We are embedding Python into an existing process. The first thing it loads is a pure C library, that then loads another pure C library that is in a different directory (but the same package), which is why we need SxS or RPATH. Maybe the whole reason we needed SxS is because we have everything in separate directories =/

If we move the library in question (which is the first library loaded by the application) to another package, we are going to have to add a DLL entry handler and pass it location information via environment variable to runtime load the second library. Which is approaching levels of grody never thought possible. Everything sucks when you aren’t in charge.

2 Likes

With setuptools, for example, you can do something like

from setuptools import setup
from wheel.bdist_wheel import bdist_wheel as _bdist_wheel


class bdist_wheel(_bdist_wheel):
    @property
    def build_number(self):
        if _has_fli_support():
            return "0_fli"  # Build number must start with a digit.
        return None

setup(
    name="cocotb",
    version="1.0",
    cmdclass={"bdist_wheel": bdist_wheel},  # Override the wheel-building command.
    ...  # Other args.
)

Now when you pip install cocotb with FLI available, pip will build a wheel named something like cocotb-1.0-0_fli-py3-none-any. The extra 0_fli part will extinguish it from the non-FLI wheel named cocotb-1.0-py3-none-any.

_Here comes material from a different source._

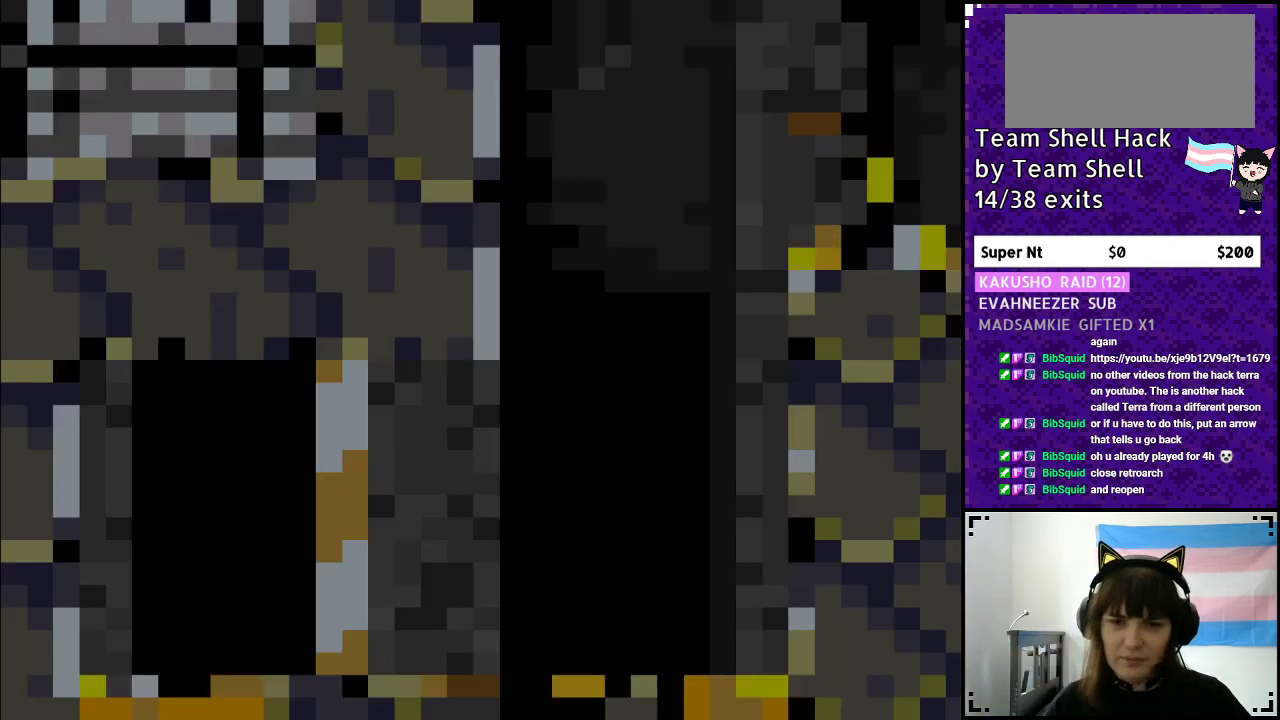
{"buttons": ["Y", "DPAD_RIGHT"], "events": [[67, "Y", "down"]]}
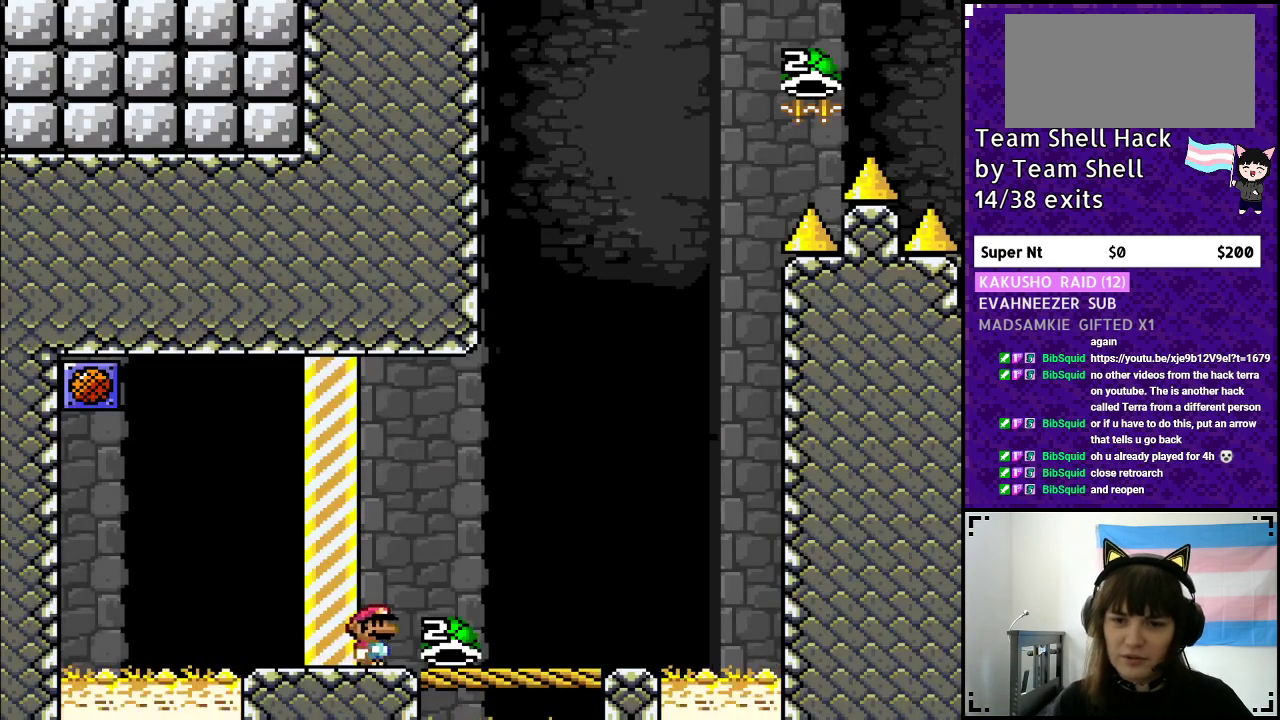
{"buttons": ["Y", "DPAD_LEFT"], "events": [[350, "DPAD_RIGHT", "up"], [500, "DPAD_LEFT", "down"]]}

Or, if you go with the local version approach, you’d dynamically calculate version instead, and call the versions something like 1.0 and 1.0+fli.

1 Like

I will point out that conda (and conda-build) have solved those issues. It lets you package non-Python dependencies and install them naturally in your environment of choice, regardless of its location in the filesystem. It handles RPATH-like hackery for you transparently.

2 Likes